[DATA FOR PROCESSING Boundary: Start]

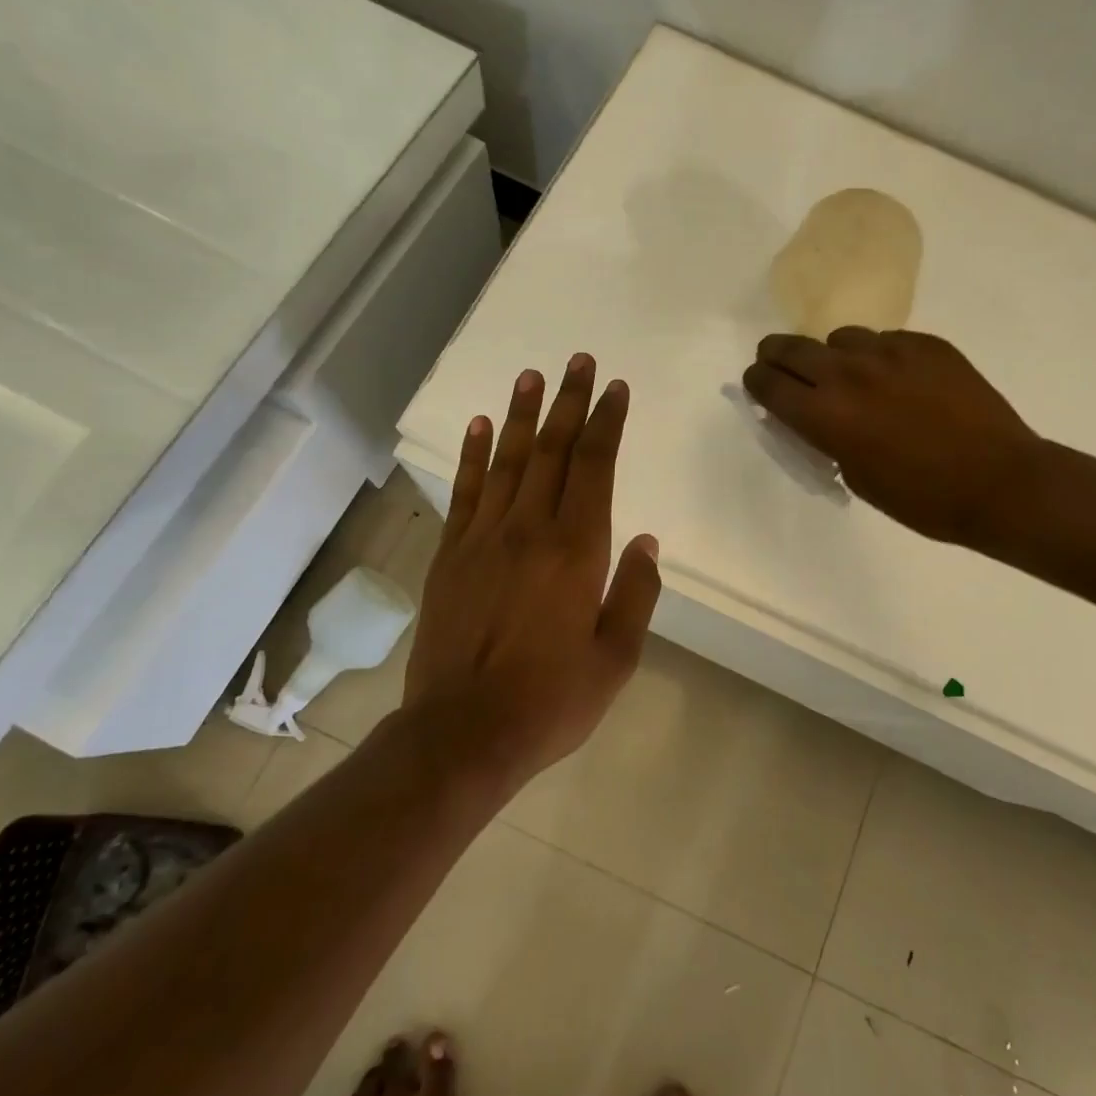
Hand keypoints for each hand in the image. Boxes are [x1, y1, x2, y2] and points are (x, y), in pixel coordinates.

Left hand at [404, 355, 661, 780]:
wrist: (462, 734)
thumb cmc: (550, 700)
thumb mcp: (615, 659)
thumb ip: (635, 594)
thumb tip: (645, 541)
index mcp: (576, 550)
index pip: (595, 467)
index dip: (607, 423)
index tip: (615, 388)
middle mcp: (529, 530)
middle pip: (552, 450)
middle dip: (569, 402)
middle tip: (578, 361)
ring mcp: (483, 538)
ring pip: (507, 460)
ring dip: (521, 414)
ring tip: (531, 375)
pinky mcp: (450, 555)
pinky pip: (465, 492)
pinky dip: (471, 455)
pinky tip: (477, 426)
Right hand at [741, 328, 1038, 547]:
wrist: (1000, 482)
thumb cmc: (922, 498)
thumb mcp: (857, 477)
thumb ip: (826, 438)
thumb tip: (814, 416)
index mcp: (825, 414)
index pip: (768, 383)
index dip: (757, 383)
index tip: (759, 387)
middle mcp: (848, 373)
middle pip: (791, 347)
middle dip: (777, 357)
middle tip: (782, 367)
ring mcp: (889, 352)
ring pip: (840, 338)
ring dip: (834, 357)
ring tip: (853, 378)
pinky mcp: (926, 344)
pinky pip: (885, 340)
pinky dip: (879, 358)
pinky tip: (900, 382)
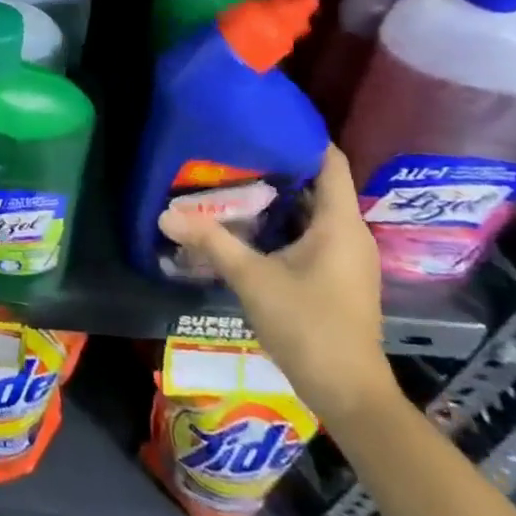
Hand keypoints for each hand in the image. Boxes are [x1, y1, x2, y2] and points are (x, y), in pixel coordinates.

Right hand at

[DATA FOR PROCESSING Boundary: End]

> **AIM OF THE TASK**
Wherever the word "thumb" turns up in the material, copy the whole line.

> **RESPONSE BELOW**
thumb cmc: (550, 700)
thumb mcp: (615, 659)
thumb ip: (635, 594)
thumb tip: (645, 541)
thumb cmc: (922, 498)
thumb mcp: (857, 477)
thumb ip: (826, 438)
thumb tip: (814, 416)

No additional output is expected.